# GIVEN TEXT
Qu Wenruo May 20, 2026, 8:41 a.m. UTC | #13
在 2026/5/18 14:42, Christoph Hellwig 写道:
> On Fri, May 15, 2026 at 12:59:34PM -0700, H. Peter Anvin wrote:
>> I don't think this is a good idea. Error out; it is the btrfs maintainers' job to ensure user data isn't lost.
>>
>> The RAID-6 code has *never* supported only 3 units, and if it ever worked for *any* of the implementations it was purely by accident. Speaking as the original author I should know; this was deliberate as in some cases the degenerate case (3) would have required extra trays in the code to no user benefit.
>>
>> I would not be surprised if the kernel crashed or corrupted the page cache in that case.
> 
> It does, that's why I wanted to exclude it.  Anyway, for the about to be
> resent version I'll drop this btrfs patch over the stated objection and
> will otherwise not change anything.  This means the (IMHO hypothetical)
> users of this configuration will get a WARN_ON_ONCE triggered, but
> otherwise keep working (or rather not working) as before.

# ASSIGNED TASK A
Summarize the RAID-6 thread in two sentences.
# ASSIGNED TASK B
Resume the RAID-6 thread from the point at which it stops.
The listing that follows has no connection to the RAID-6 thread.

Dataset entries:
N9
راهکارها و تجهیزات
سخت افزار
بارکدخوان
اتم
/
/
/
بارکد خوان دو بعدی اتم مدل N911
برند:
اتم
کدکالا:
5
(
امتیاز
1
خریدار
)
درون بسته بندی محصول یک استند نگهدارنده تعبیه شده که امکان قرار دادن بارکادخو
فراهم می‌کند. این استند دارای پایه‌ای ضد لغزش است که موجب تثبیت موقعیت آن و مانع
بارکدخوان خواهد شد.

--

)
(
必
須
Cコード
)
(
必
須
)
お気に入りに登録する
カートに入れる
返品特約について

* * *

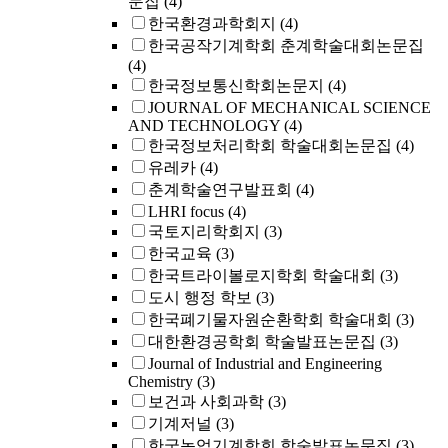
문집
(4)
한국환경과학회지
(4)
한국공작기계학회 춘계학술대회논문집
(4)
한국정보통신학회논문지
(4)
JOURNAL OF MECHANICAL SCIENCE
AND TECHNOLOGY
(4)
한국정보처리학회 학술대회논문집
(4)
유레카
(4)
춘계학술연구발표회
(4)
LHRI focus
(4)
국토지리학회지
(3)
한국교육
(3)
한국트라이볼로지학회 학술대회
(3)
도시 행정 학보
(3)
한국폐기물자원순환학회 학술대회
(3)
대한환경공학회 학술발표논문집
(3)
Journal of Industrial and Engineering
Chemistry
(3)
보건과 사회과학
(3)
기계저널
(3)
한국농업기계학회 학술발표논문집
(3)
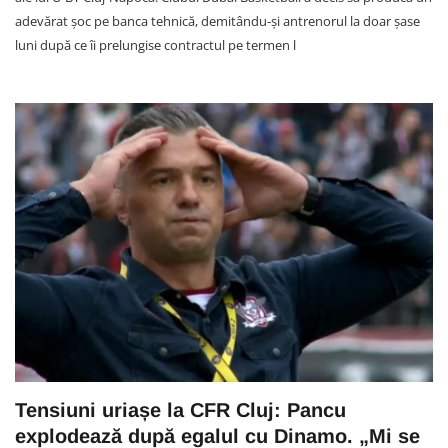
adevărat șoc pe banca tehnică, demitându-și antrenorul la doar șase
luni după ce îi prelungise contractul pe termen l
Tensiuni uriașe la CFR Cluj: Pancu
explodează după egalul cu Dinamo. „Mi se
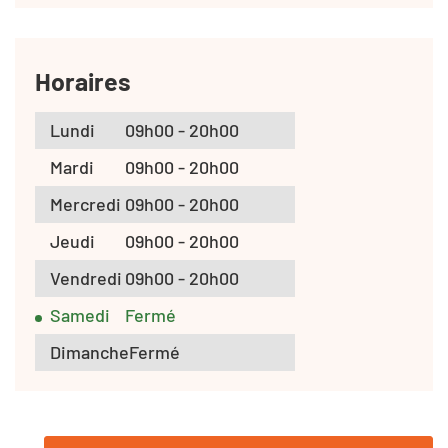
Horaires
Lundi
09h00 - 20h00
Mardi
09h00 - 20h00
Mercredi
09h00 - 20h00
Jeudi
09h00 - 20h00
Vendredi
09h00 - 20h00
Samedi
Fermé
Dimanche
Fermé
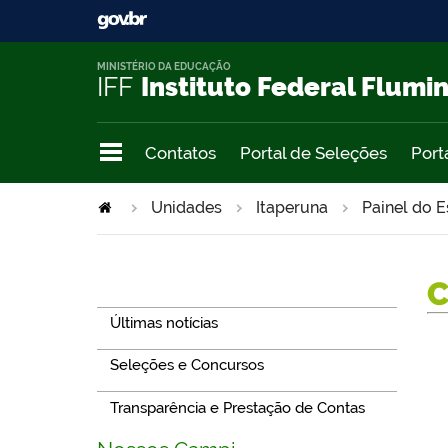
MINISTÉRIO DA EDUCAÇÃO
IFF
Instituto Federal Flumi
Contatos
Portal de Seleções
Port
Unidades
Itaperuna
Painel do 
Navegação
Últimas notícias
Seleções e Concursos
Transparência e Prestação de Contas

# ANSWER BOX A
H. Peter Anvin, the original author of the RAID-6 code, argues for returning an error instead, saying the code has never supported only three units, that any earlier success with that setup was accidental, and that a crash or page cache corruption would not surprise him. Christoph Hellwig confirms that the kernel does fail in that case and says he will drop the btrfs patch from the resent version, so users of that configuration will see a WARN_ON_ONCE but otherwise behave as before.

# ANSWER BOX B
> 

For the btrfs part, I believe I can get the current 2-disk-raid5 and 
3-disk-raid6 to fallback to raid1 inside btrfs.

I hope the btrfs part can be finished and reach the next merge window, 
but I'm not 100% sure.

What is the planned cycle to merge this raid5/6 cleanup?

Thanks,
Qu
Andrew Morton May 22, 2026, 12:17 a.m. UTC | #14
On Wed, 20 May 2026 18:11:09 +0930 Qu Wenruo <quwenruo.btrfs@gmx.com> wrote:

> 
> 
> 在 2026/5/18 14:42, Christoph Hellwig 写道:
> > On Fri, May 15, 2026 at 12:59:34PM -0700, H. Peter Anvin wrote:
> >> I don't think this is a good idea. Error out; it is the btrfs maintainers' job to ensure user data isn't lost.
> >>
> >> The RAID-6 code has *never* supported only 3 units, and if it ever worked for *any* of the implementations it was purely by accident. Speaking as the original author I should know; this was deliberate as in some cases the degenerate case (3) would have required extra trays in the code to no user benefit.
> >>
> >> I would not be surprised if the kernel crashed or corrupted the page cache in that case.
> > 
> > It does, that's why I wanted to exclude it.  Anyway, for the about to be
> > resent version I'll drop this btrfs patch over the stated objection and
> > will otherwise not change anything.  This means the (IMHO hypothetical)
> > users of this configuration will get a WARN_ON_ONCE triggered, but
> > otherwise keep working (or rather not working) as before.
> > 
> 
> For the btrfs part, I believe I can get the current 2-disk-raid5 and 
> 3-disk-raid6 to fallback to raid1 inside btrfs.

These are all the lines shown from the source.